Strict Standards : Buildings Fail Test for S. F. Downtown Plan


This city’s skyline beauty pageant is getting ready to introduce this year’s contestants.

The San Francisco Planning Department last month took a look at four candidates vying to erect new structures under the restricted-growth Downtown Plan. And the preliminary review showed the proposed edifices had a little shaping up to do.

Although the official date for Planning Commission review and approval will be later this month, there has been on-going evaluation of the proposals under the city’s office-space limit plan.
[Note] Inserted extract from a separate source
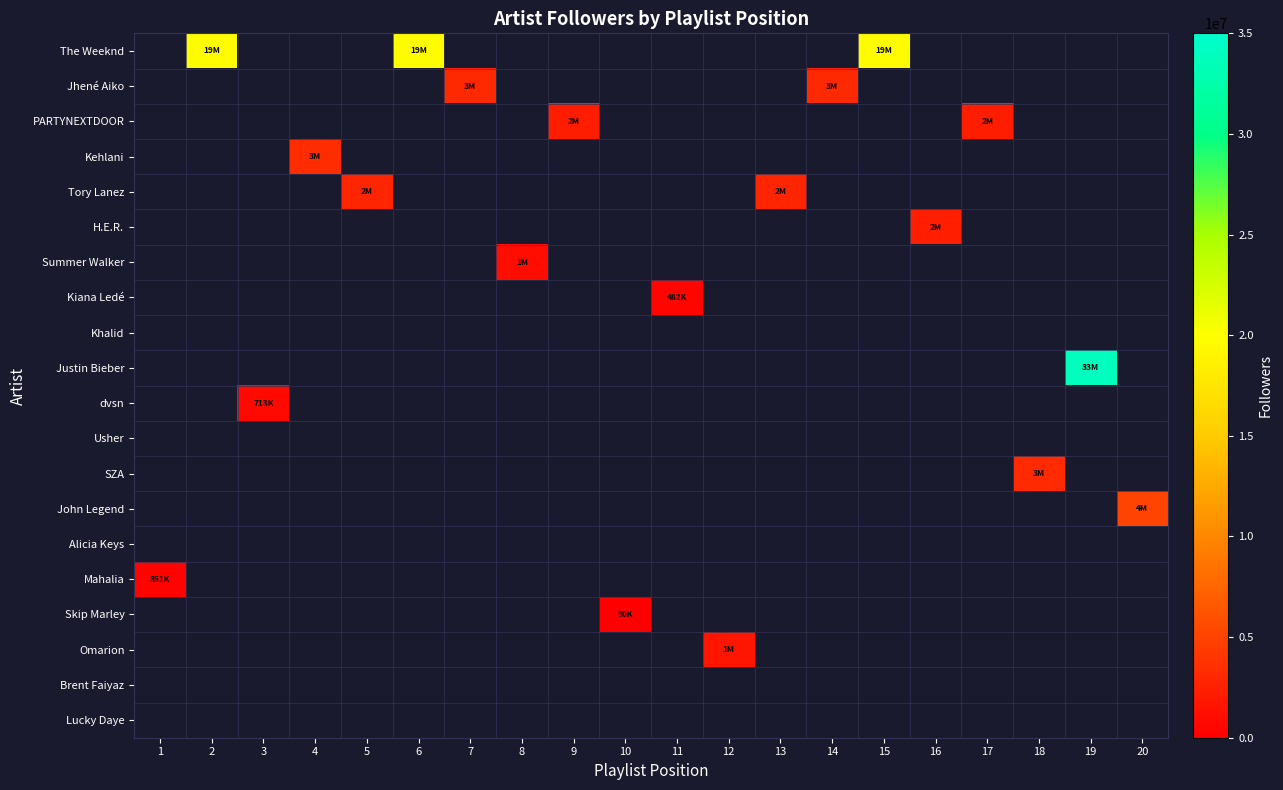

What is the greatest value displayed?

33997925.0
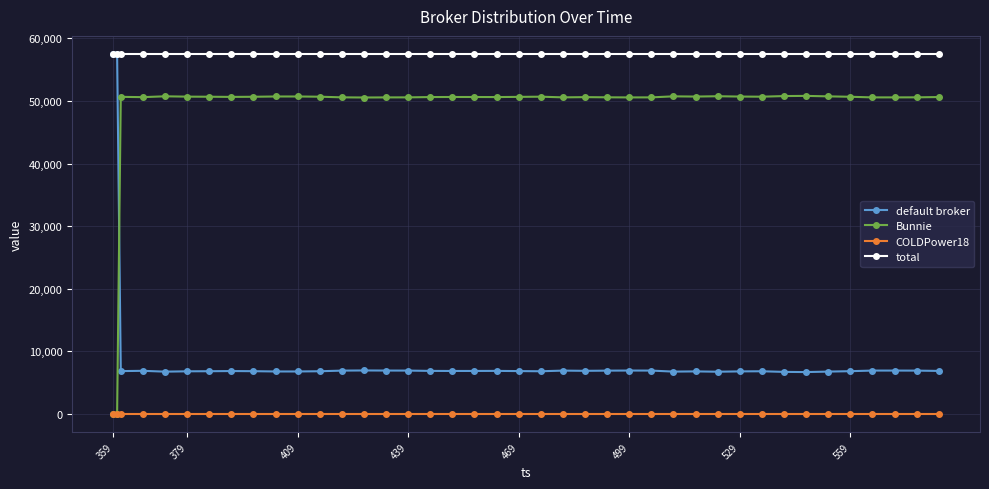

What is the maximum value shown in the chart?

57512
Selection rules that will determine what projects can go ahead include:

--Suitability of the site for an office building.


--Job profile of workers--what types and how many.

--Owner entity.

--Impact on the master plan.

--Quality of building design.


--Effect of added new space on economic growth and downtown services.

In last month’s 53-page check-up, the Planning Department recommended that all four proposed structures should undergo some changes:

--At 299 2nd St., the 16-story, $21-million office retail complex was found to be inconsistent with the size and purpose of the building.

--At 235 Pine St., the 25-story, $55-million office tower needs better base design.


--At 524 Howard St., the 25-story, $22.5-million office retail building suffers from odd design of its massive tower.

--At 1601 Mission St., the eight-story Van Ness Gateway Center needs to simplify its architectural style at the upper floors.

All four candidates scored well on most of the master-plan considerations, the evaluation review stated. The first of the city’s Planning Commission official review meetings is scheduled for April 17.